My Dad has been on my mind a little more than usual lately. Here are my struggles with his loss…even now. I hope that this helps someone else that may be struggling this Christmas with the loss of their loved one…
Why aren’t you here? My heart asks…as I search deep for answers. I see struggles and conflicts…things you would have resolved. Where are you with the advice that I seek and need? Where are you with the help that I look for? I miss the directions when I am lost (which still happens all too often). I miss you being here to check out the boys that my girls bring home…to give them your third degree and harassment as you had planned. And although it didn’t seem like I followed what you said (because you know I like to blaze my own path), I really did always listen. When I see a picture or think of something you did, my heart aches a little. Why aren’t you here? You should be here. I struggle sometimes because I think there is still work that you were to do and now you are not here to do it. I see things left undone that you would have tackled and I wonder…am I really suppose to take care of that? The thought of “God needed you more than we did” really doesn’t bring me comfort because I don’t believe that. You are needed here…still. I miss making fun of your sometimes tacky apparel (even though you were trying to be stylish). I miss your denial that you were losing your hearing…knowing all the time you didn’t hear half the conversations that were going on. I miss your kind heart and your gentle spirit…with a fight that never gave up. It would be comforting to hear you say that you are proud of me…knowing that if you said it, you meant it. We rarely saw eye to eye and disagreed about most everything. But, we both enjoyed the challenge – and in the end, I grew because of those debates. And my heart screams…WHY AREN’T YOU HERE?
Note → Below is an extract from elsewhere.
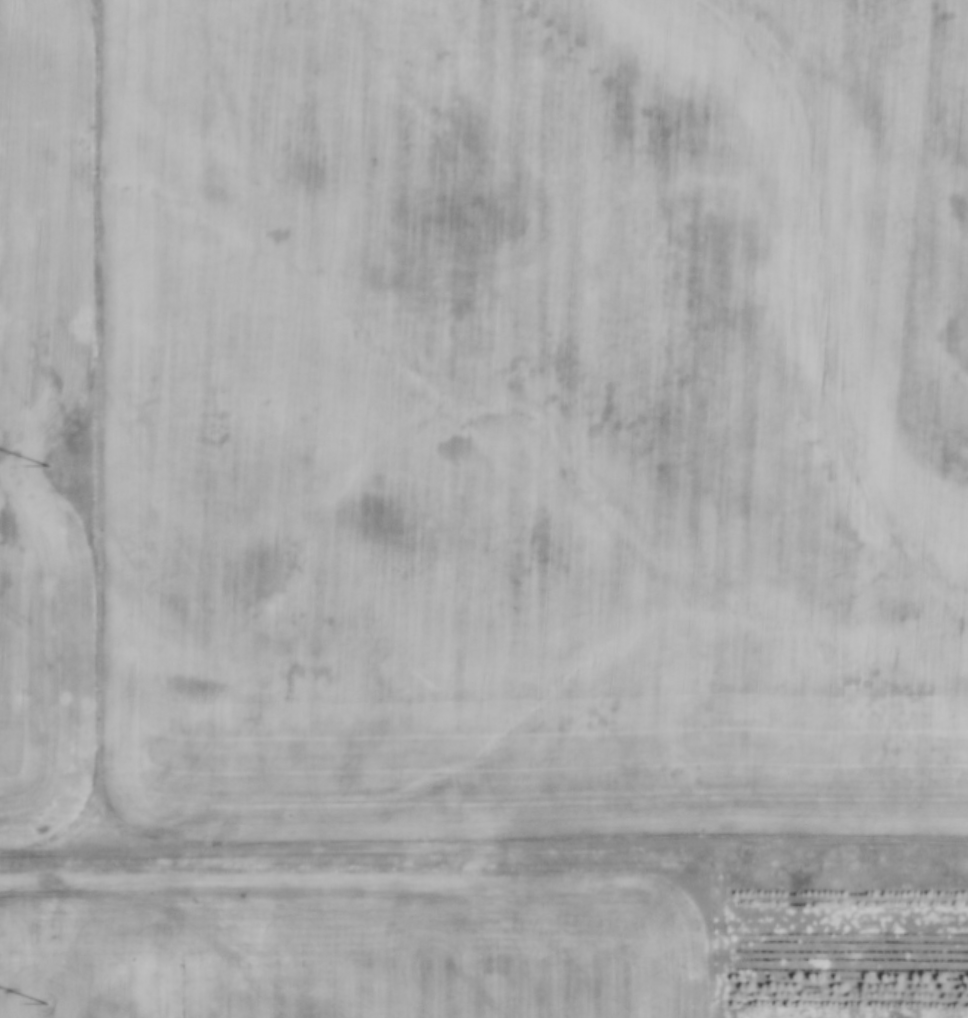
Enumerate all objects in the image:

I don’t know the answer…I guess I never will. What I do have though are the memories. I have the advice that you did give stored away in my heart and yes, I even use it sometimes. I see the fruits of your labor all around me. I still talk to people who had their lives changed because of something you said or did. I enjoy shocking people by how much I look like you. I am trying to pick up where you left off…yet in true “Brad style”…you know the style that drove you crazy. That makes me laugh a little…or a lot. I love to talk about what a great man you were…and I even get a little enjoyment when my girls make fun of the way I dress. While I will never be you…nor would you want me to…I want to continue on the ministry…blazing that trail…and thanking God that I am privileged to be a Mitchell. I don’t know why you aren’t here…but I am sure glad God saw fit to send you here for the years that you were. I am the man I am because of you….Thank you.